According to Amnesty International, “In a country built on white supremacy, it is a threat to the order of society for oppressed people to work in solidarity with each other because this poses a real challenge to power. A common tactic of those in power is to pit different groups against each other as if each were the problem.”
“I experienced racism my whole life and lateral violence,” explained Curry. “I still deal with it today; everyone’s always like, oh, the Black guy…I’m Native enough for them.”
“I’ve also had older generations in my family who were racist towards me.”

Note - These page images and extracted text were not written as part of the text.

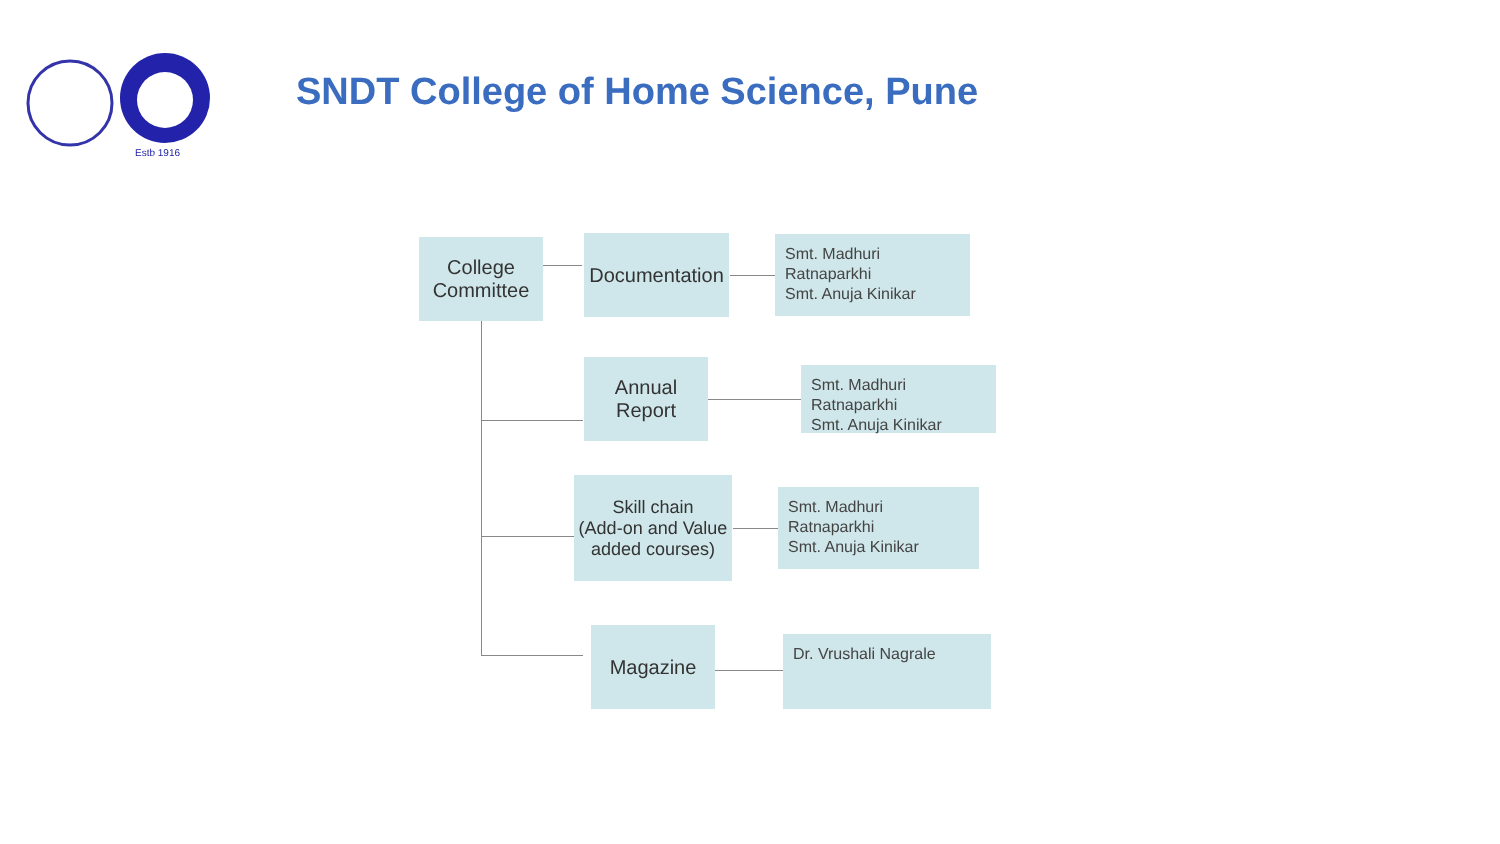Estb 1916
SNDT College of Home Science, Pune
College
Committee
Documentation
Smt. Madhuri Ratnaparkhi
Smt. Anuja Kinikar
Annual
Report
Smt. Madhuri Ratnaparkhi
Smt. Anuja Kinikar
Skill chain
(Add-on and Value added courses)
Smt. Madhuri Ratnaparkhi
Smt. Anuja Kinikar
Magazine Dr. Vrushali Nagrale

He adds, “It’s time for us as Native people to take back our pride and show people that we’re still here and we’re not going anywhere.”
Bless the Dead is one of his most popular clothing designs, which The Red Deer Museum + Art Gallery (MAG) collections purchased from the Infamous Native Clothing Streetwear brand.
MAG states, “We’re proud to be part of the community and to offer a meaningful opportunity to explore all that has been preserved through the years…In 2022, after reading an article in the September issue of Alberta Native News, the MAG purchased this hoodie and sweatpants set from the Infamous Native Clothing Company.
“The owner, VJ Curry, is committed to breaking his intergenerational trauma by using his company to honour his family members who passed away from tragic circumstances. The Bless the Dead design honours VJ’s mother, who was murdered when he was six years old.”
“I try to use my designs to show people the adversity we as Native people face in our daily lives,” said Curry. “Some of us have broken those cycles and are just trying to leave something behind for our kids…I came from nothing and grew up in the street life. I’ll do whatever I [can] to make sure my kids don’t get to live that kind of life.”
“We can achieve our dreams even when the system doesn’t want us to win,” he added.
“I am proud that some of my designs have made it to a permanent display in the Red Deer art museum as a representation of Urban Native American Culture…We’re here to show Canada, that Natives are still here, and we won’t be treated as second-class citizens on our land.”
That is why Curry created a new design called “Solider Edition,” which highlights “the struggle” of Urban people living in poverty. It encompasses the “fight” for fundamental human rights, two spirit inclusion, Indigenous-led housing, food, water, winter clothing, and being treated like a human being. He has also expanded to include a new shoe line called “War.”
Through his clothing line, Curry is encouraging people to support each other.
He ends the interview by reaffirming that his brand is geared towards acknowledging the hardships of poverty, and his logos highlight his lived experiences of growing up with nothing and surviving street life.
He wants all Urban Youth to be proud of themselves, to know that their dreams are valuable and worthy and to wear “Infamous” with pride.